Question

on what intervals is the function f(x)=x^8−8x^7 both decreasing and concave up

Answer 1

Where do the extrema occur (i.e. where are the minimums and maximums)?
$$
\large{
f(x)=x^8−8x^7\\
f'(x)=8x^7-56x^6=0\\
=x^6(8x-56)=0\\
\implies x=0,x=\cfrac{56}{8}=7
}
$$
So they occur when \(x=0\) and \(x=7\).
To check if these are maximums or minimums, take the 2nd derivative:
$$
f''(x)=56x^6-336x^5\\
$$
Which is positive when \(56x^6-336x^5>0\) or \(56x^5((x-6)>0\) or \(x>6\). So when \(x>6\), the function, \(f(x)\) is increasing and when it is less than this, it is decreasing. Therefore, \(f(7)\) is a minimum, since \(x=7>6\). Similarly, \(f(0)\) is a maximum, since \(x=0<6\).

But we need to know the interval where the function is decreasing and concave up.
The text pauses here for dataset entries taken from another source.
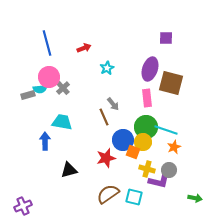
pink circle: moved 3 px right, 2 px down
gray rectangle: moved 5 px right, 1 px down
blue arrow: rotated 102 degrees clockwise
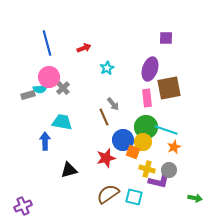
brown square: moved 2 px left, 5 px down; rotated 25 degrees counterclockwise
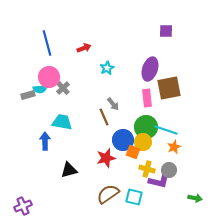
purple square: moved 7 px up
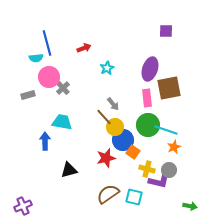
cyan semicircle: moved 4 px left, 31 px up
brown line: rotated 18 degrees counterclockwise
green circle: moved 2 px right, 2 px up
yellow circle: moved 28 px left, 15 px up
orange square: rotated 16 degrees clockwise
green arrow: moved 5 px left, 8 px down
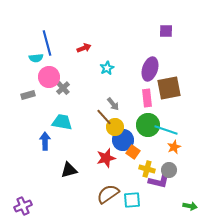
cyan square: moved 2 px left, 3 px down; rotated 18 degrees counterclockwise
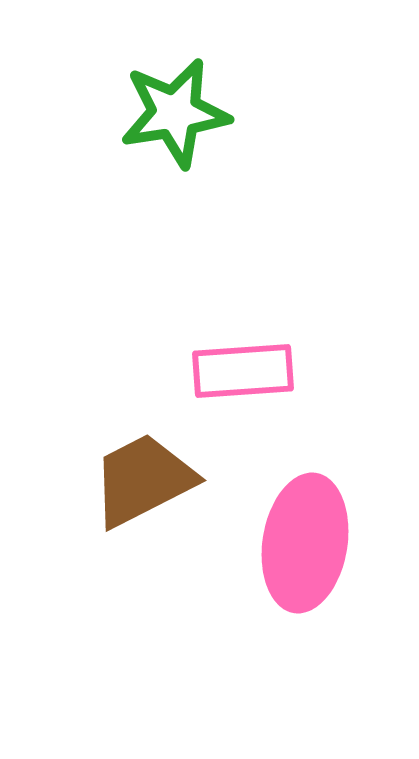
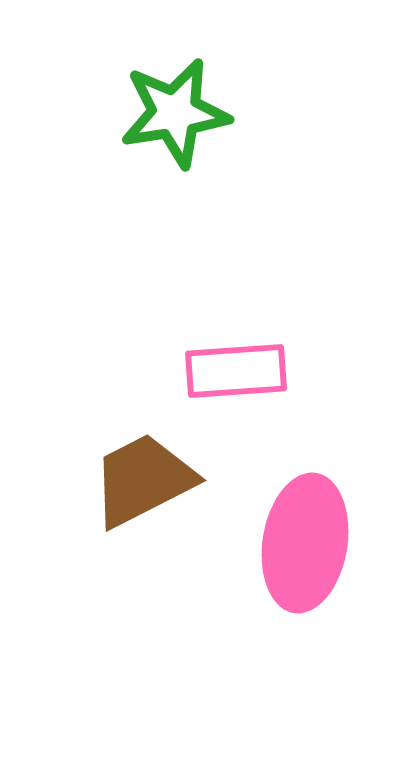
pink rectangle: moved 7 px left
We know that \(f(x)\) is decreasing when \(0<x<7\) and is concave up when \(f''(x) > 0\), which occurs when \(x> 6\).

\(\qquad \bf \text{Therefore, the interval we seek is \(6 < x < 7\)}\).

Note that f(0) is really a saddle point and not a real maximum and f(7) is a global minimum with value \(f(7)=-823,543\)

Here is a chart that confirms some of these observations:
http://www.wolframalpha.com/input/?i=x^8%E2%88%928x^7+

Answer 2

*I should have said that the second derivative at f(0) was inconclusive (because f''(0)=0), and so could not be a maximum. But we know that at \(0<x<7\), f(x) is decreasing because \(f''(x)<0\) there, which is the information we need for this problem.